Les deux articles suivants traitent des aspects de la masculinité hégémonique qui est maintenue par certains éléments de la culture populaire chinoise. Toutefois, les auteurs insistent tous les deux sur l’importance de l’action individuelle et sur la possibilité d’interprétations multiples par les lecteurs et les spectateurs. L’article de Seana Kozar, intitulé « Paperback Haohan and Other ‘Genred Genders’ : Negotiated Masculinities among Chinese Popular Fiction Readers « , porte sur les réactions de lecteurs masculins aux romans d’arts martiaux ou de kung-fu, traditionnellement destinés à un public masculin, et aux romans populaires chinois, traditionnellement lus par les femmes, et ce par rapport aux modèles de masculinité dominants que véhicule chacun de ces genres littéraires. Son étude de « l’accord « , de l’identification avec la narration dans la vie de trente-cinq hommes parlant le mandarin montre que, même pour des types de héros reflétant des masculinités hégémoniques, il peut y avoir différents types d’identification. Mikel J. Koven, dans son article « My Brother, My Lover, My Self : Traditional Masculinity in the Hong Kong Action Cinema of John Woo « , fait écho à quelques-unes des conclusions de Kozar. Il s’inspire de forums de discussion sur Internet pour remettre en cause les interprétations homoérotiques des films de Woo en Occident. À l’instar de Kozar, Koven est d’avis que la masculinité hégémonique est définie culturellement. Il souligne la variabilité des réactions aux images véhiculées par les médias.

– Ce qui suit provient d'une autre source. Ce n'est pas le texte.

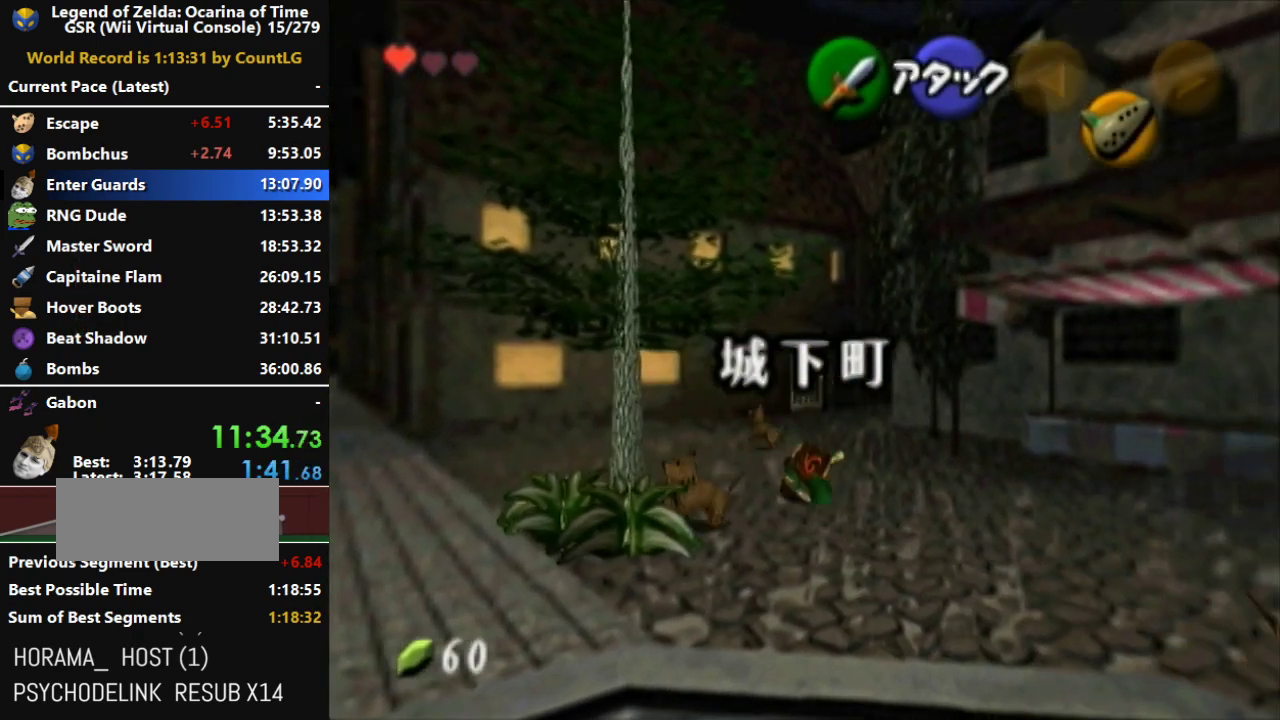
{"buttons": ["A"], "left_stick": "down-right", "right_stick": "center", "events": [[333, "A", "up"], [417, "A", "down"]]}
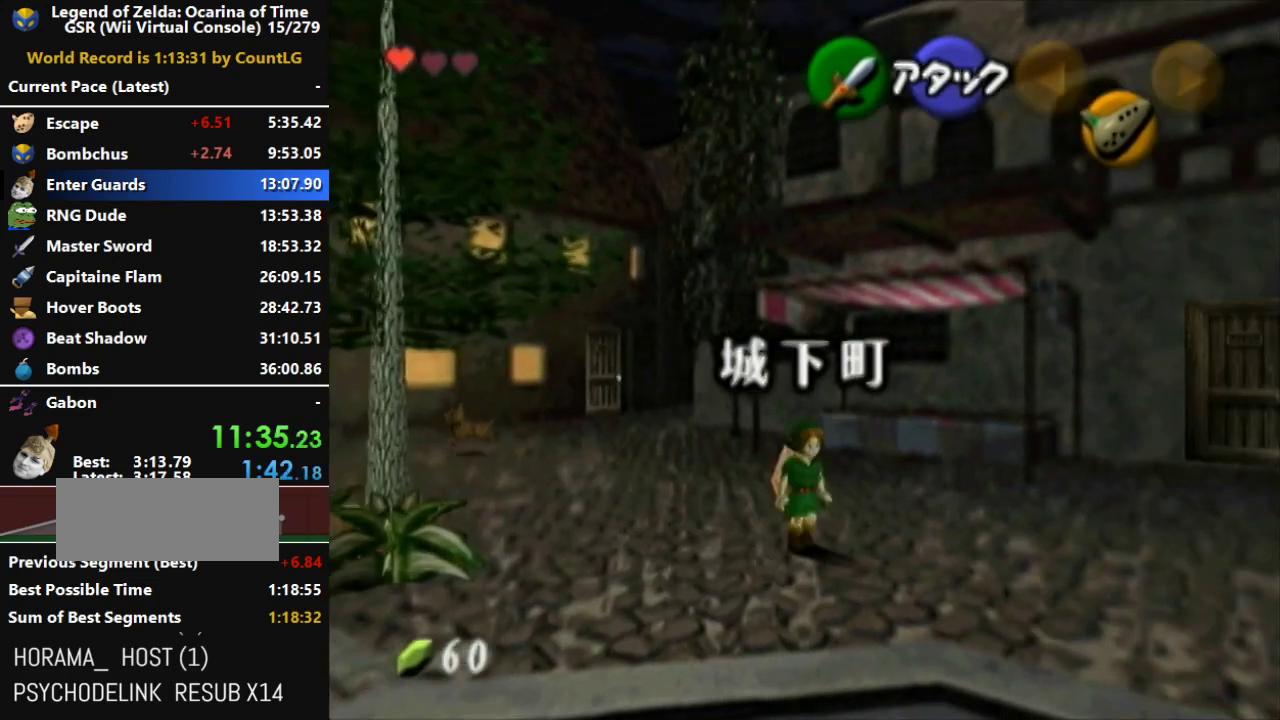
{"buttons": ["A"], "left_stick": "down-right", "right_stick": "center", "events": []}
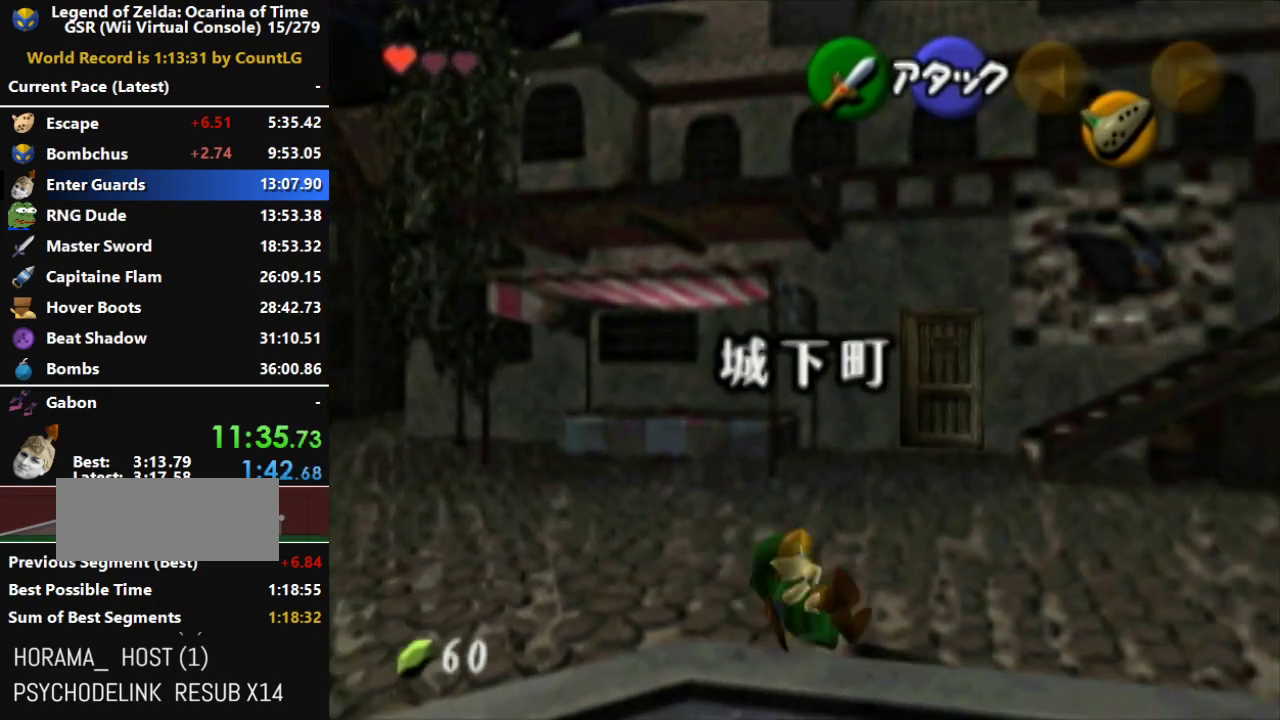
{"buttons": ["A"], "left_stick": "right", "right_stick": "center", "events": [[150, "A", "up"], [150, "left_stick", "right"], [300, "A", "down"]]}
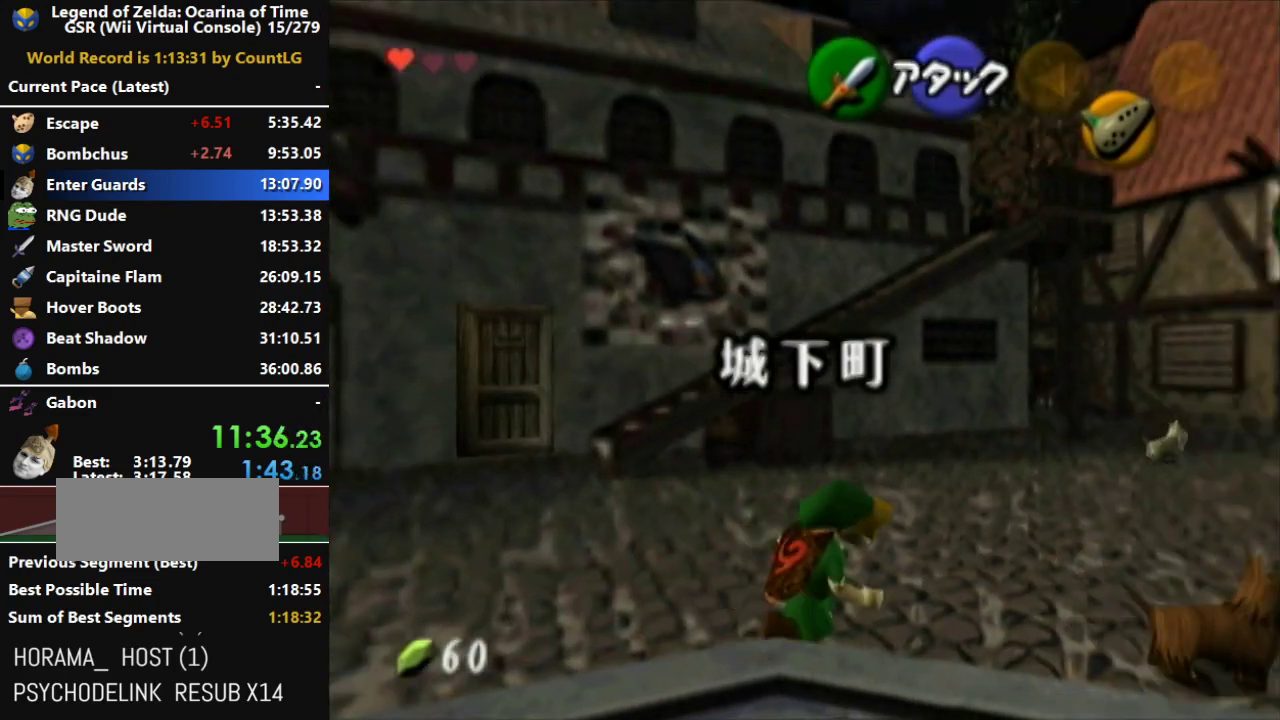
{"buttons": ["A"], "left_stick": "up-right", "right_stick": "center", "events": [[167, "left_stick", "up-right"]]}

Deux autres articles, de Michael A. Robidoux et de T. K. Biaya, limitent l’objet d’étude aux réactions individuelles provoquées par les masculinités hégémoniques. Michael A. Robidoux, dans son article « Artificial Emasculation and the Maintenance of a Masculine Identity in Professional Hockey « , s’appuie sur une proposition de David Whitson : « ceux qui, dans le sport, se montrent énergiques et jouent de façon à bien occuper le terrain apprennent à associer ces comportements à la masculinité ; et deuxièmement, le sport, dans la mesure où il est réservé aux hommes, a joué un rôle important dans l’établissement des liens de solidarité entre hommes » (Whitson 1990 : 21). En traitant des images, des rôles et des comportements hypermasculins maintenus par les joueurs et attendus par le milieu, Robidoux élucide quelques-uns des sens que peut avoir un geste comme celui qui consiste à saisir les testicules d’un autre homme dans un contexte homosocial particulier : le vestiaire d’une équipe de hockey.

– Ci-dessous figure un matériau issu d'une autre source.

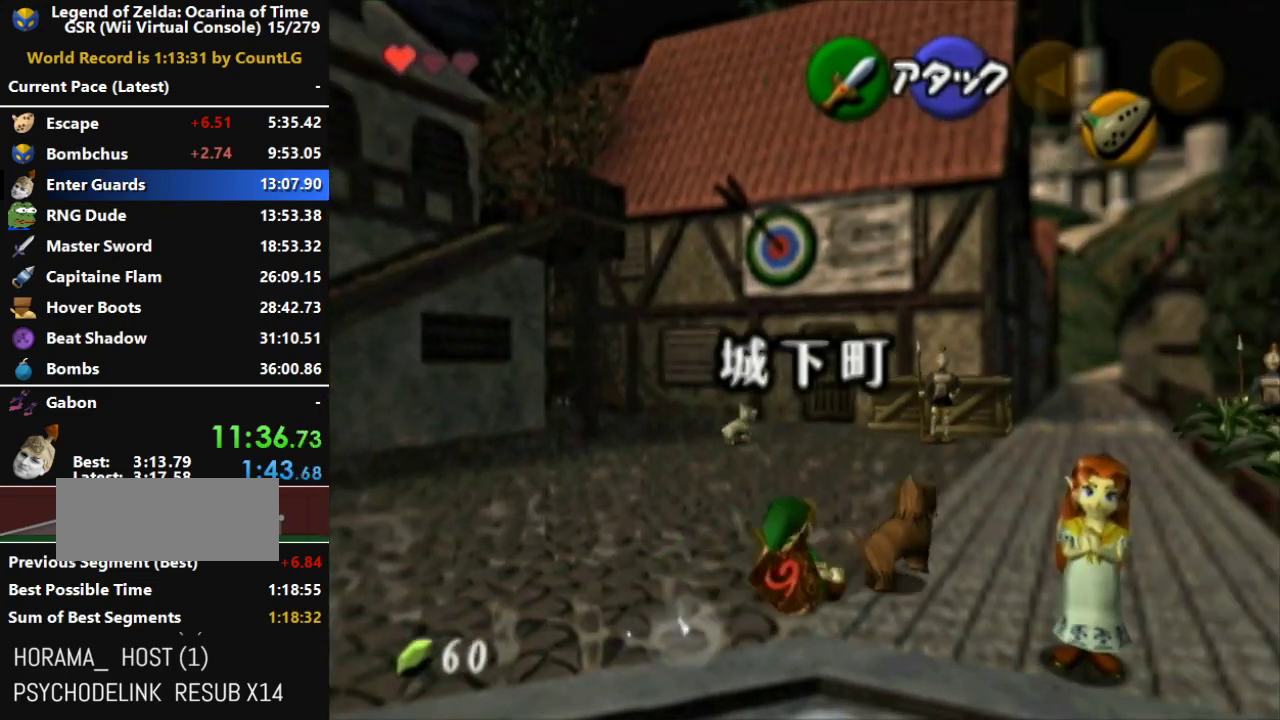
{"buttons": ["A"], "left_stick": "up-right", "right_stick": "center", "events": [[50, "A", "up"], [267, "A", "down"]]}
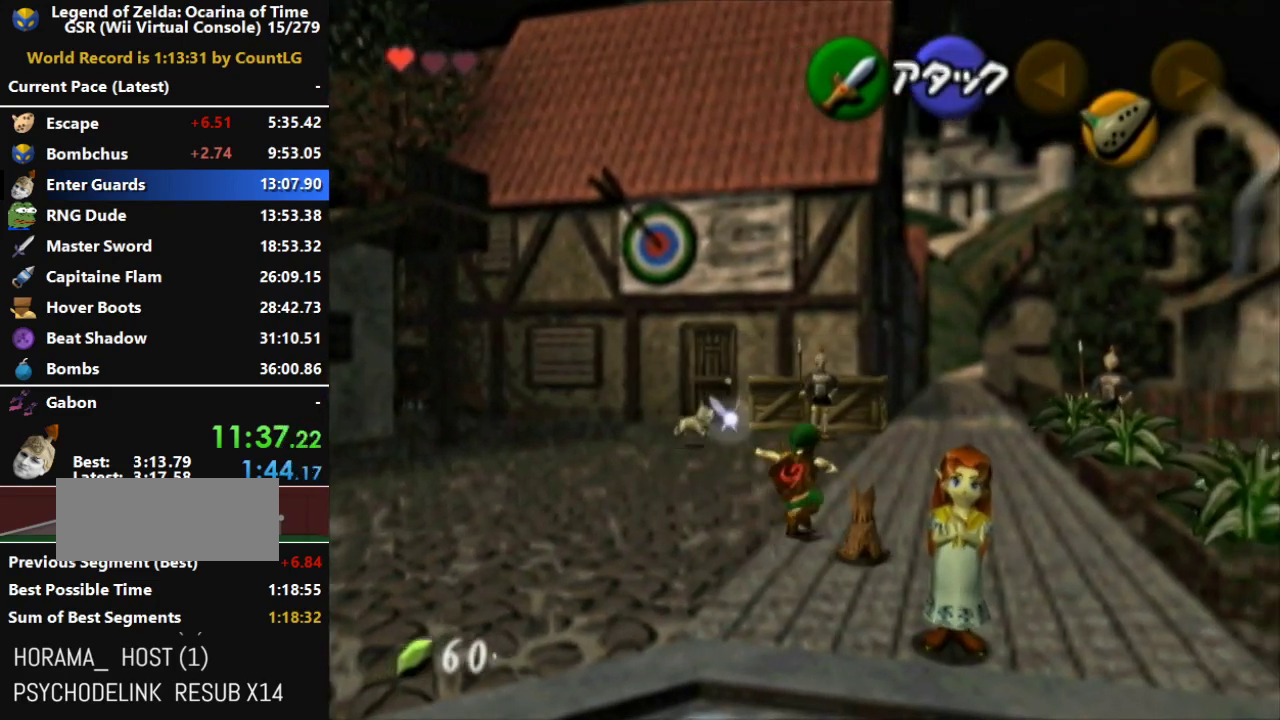
{"buttons": ["A"], "left_stick": "up-left", "right_stick": "center", "events": [[200, "left_stick", "up"], [450, "left_stick", "up-left"]]}
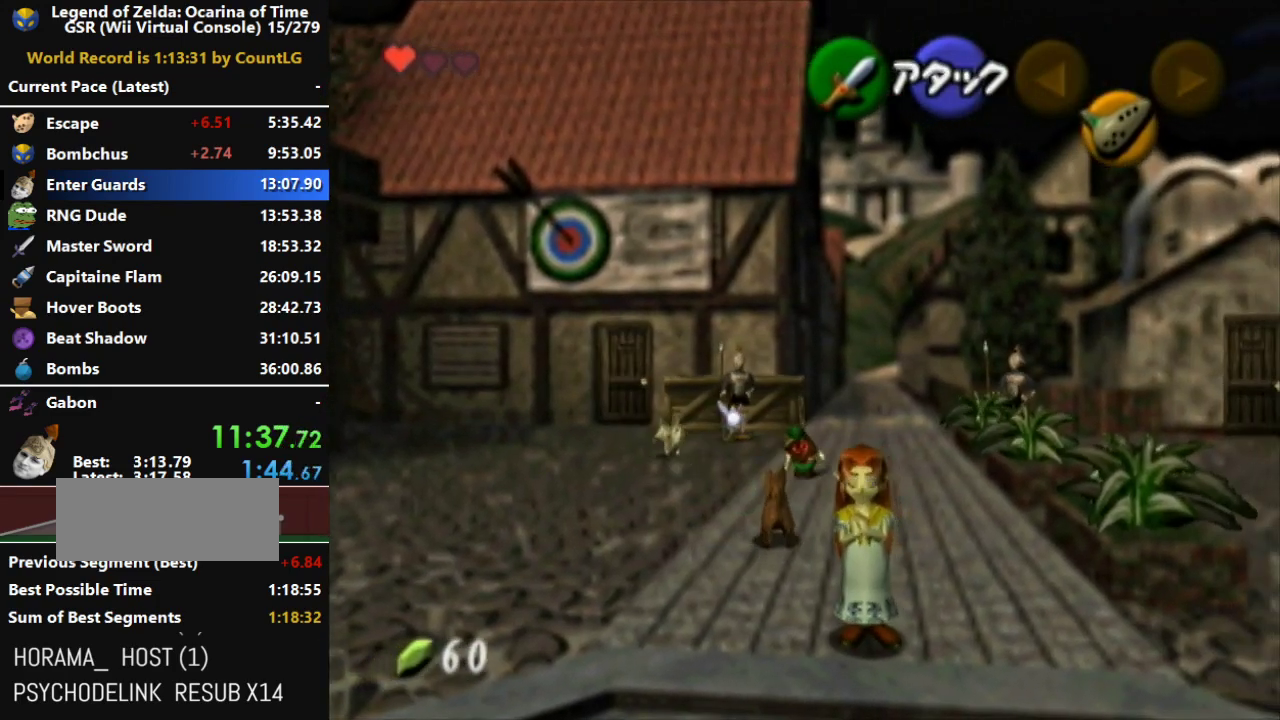
{"buttons": ["A"], "left_stick": "up", "right_stick": "center", "events": [[17, "A", "up"], [167, "left_stick", "up"], [400, "A", "down"]]}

T. K. Biaya, dans son article « Les paradoxes de la masculinité africaine moderne : Une histoire de violences, d’immigration et de crises « , examine l’élaboration complexe de la masculinité africaine contemporaine qui subit autant d’influences modernes que traditionnelles. Il nous explique que l’urbanisme et le développement urbain ont provoqué d’importants changements dans les traditions zaïroises relatives à la masculinité. Son étude illustre bien le dynamisme qui caractérise les conceptions culturelles de l’identité sexuelle.

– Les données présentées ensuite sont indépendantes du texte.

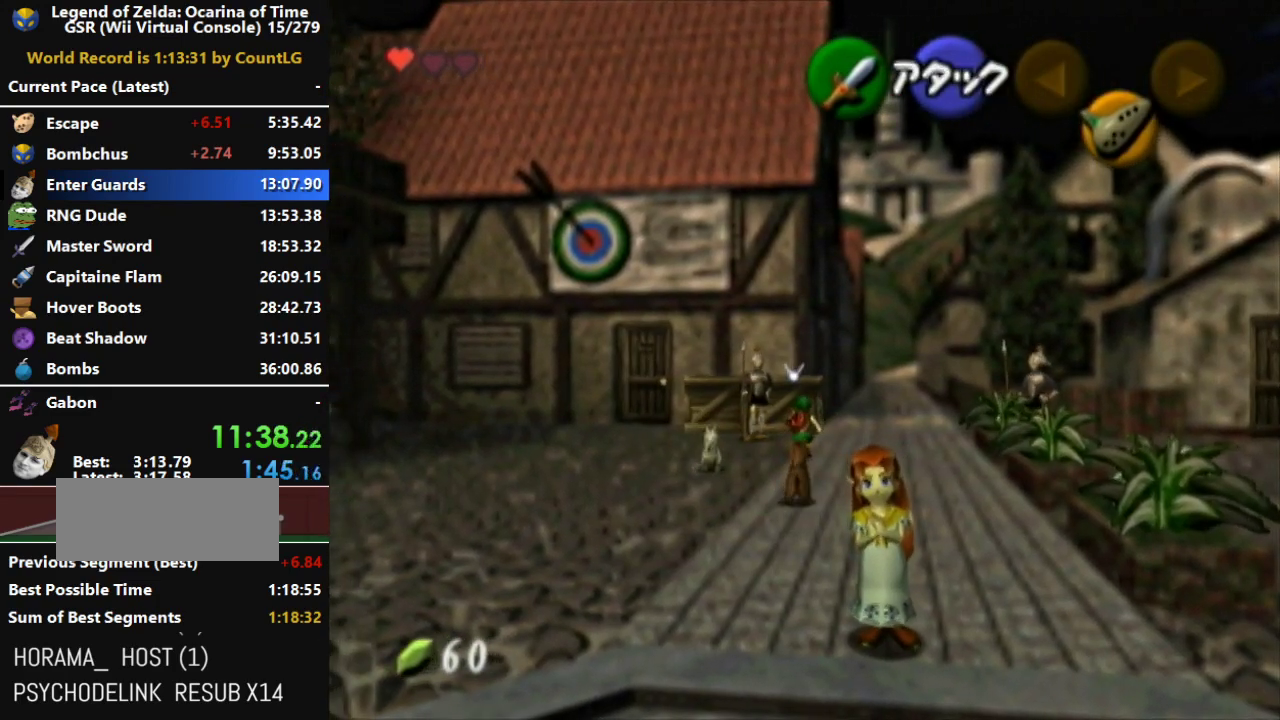
{"buttons": ["A"], "left_stick": "up", "right_stick": "center", "events": []}
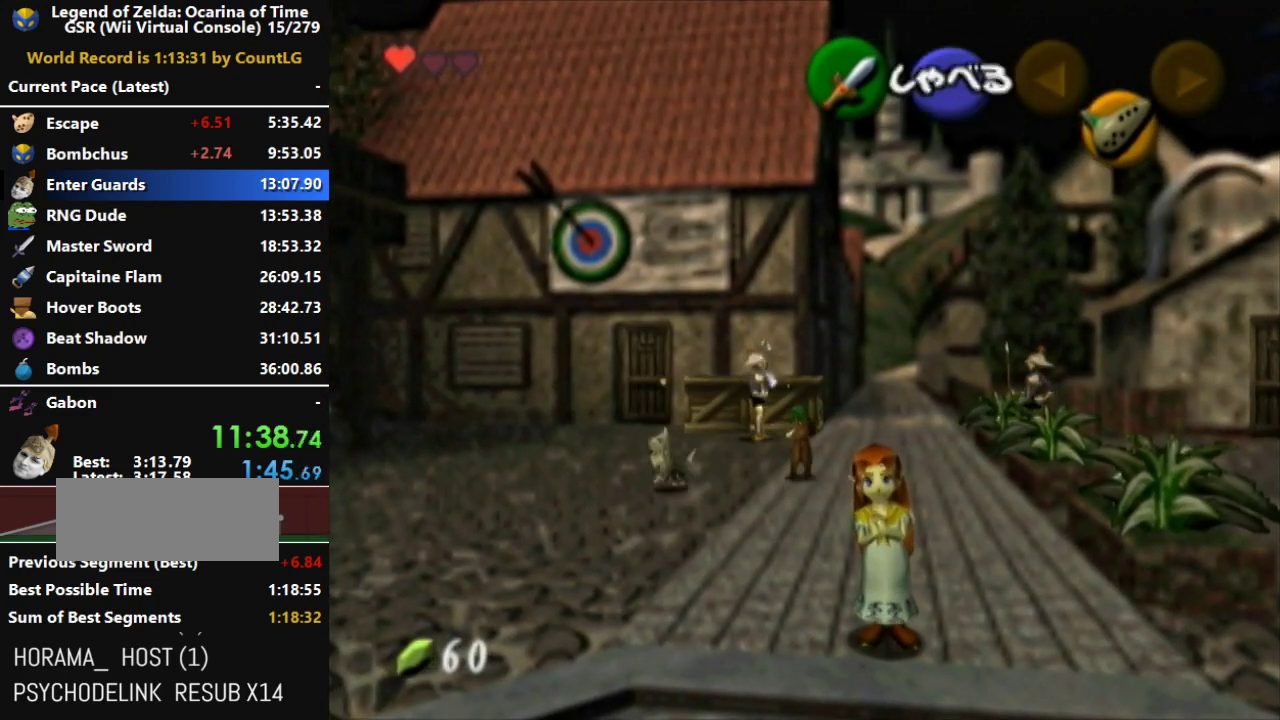
{"buttons": [], "left_stick": "center", "right_stick": "center", "events": [[150, "A", "up"], [150, "left_stick", "center"]]}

Le dernier article, signé par Pauline Greenhill et intitulé « Making Morris (Fe)Male : Gender and Dancing Bodies « , nous ramène à notre point de départ en recommandant, tel que le faisait Blye Frank dans son article liminaire, un réexamen de la théorie. Se questionnant sur l’acceptabilité de l’expression « tradition de danse masculine anglaise » pour désigner l’art de la danse de Morris, l’auteure regarde comment Morris est devenu une pratique « (fe)male » à travers l’attribution symbolique d’une identité sexuelle aux corps dansants. Remettant en cause la masculinité de Morris, Greenhill conclut que l’affirmation de sa masculinité est l’expression idéologique du pouvoir des hommes : « Manifestement, tout comme l’identité sexuelle elle-même, Morris est une construction culturelle qui véhicule des idées sur ce que signifie être un homme ou être une femme « .
Les articles ici réunis invitent les ethnologues de se prévaloir de leur formation, à la fois pour mieux comprendre ce que Frank appelle les « grands récits » — les masculinités hégémoniques proposées par l’intermédiaire des institutions et à travers la culture populaire — et pour recueillir les « récits locaux » du vécu personnel des hommes qui reflètent une plus grande variété d’expériences (masculinités hégémoniques et non hégémoniques). Il ne s’agit pas de plaider pour une vision qui ferait des hommes des victimes du patriarcat, mais plutôt de contribuer à une étude culturelle plus approfondie d’un éventail de masculinités. Une telle approche tient en elle la promesse de faire la lumière sur les façons dont les structures et le pouvoir influencent l’identité sexuelle chez la femme et chez l’homme.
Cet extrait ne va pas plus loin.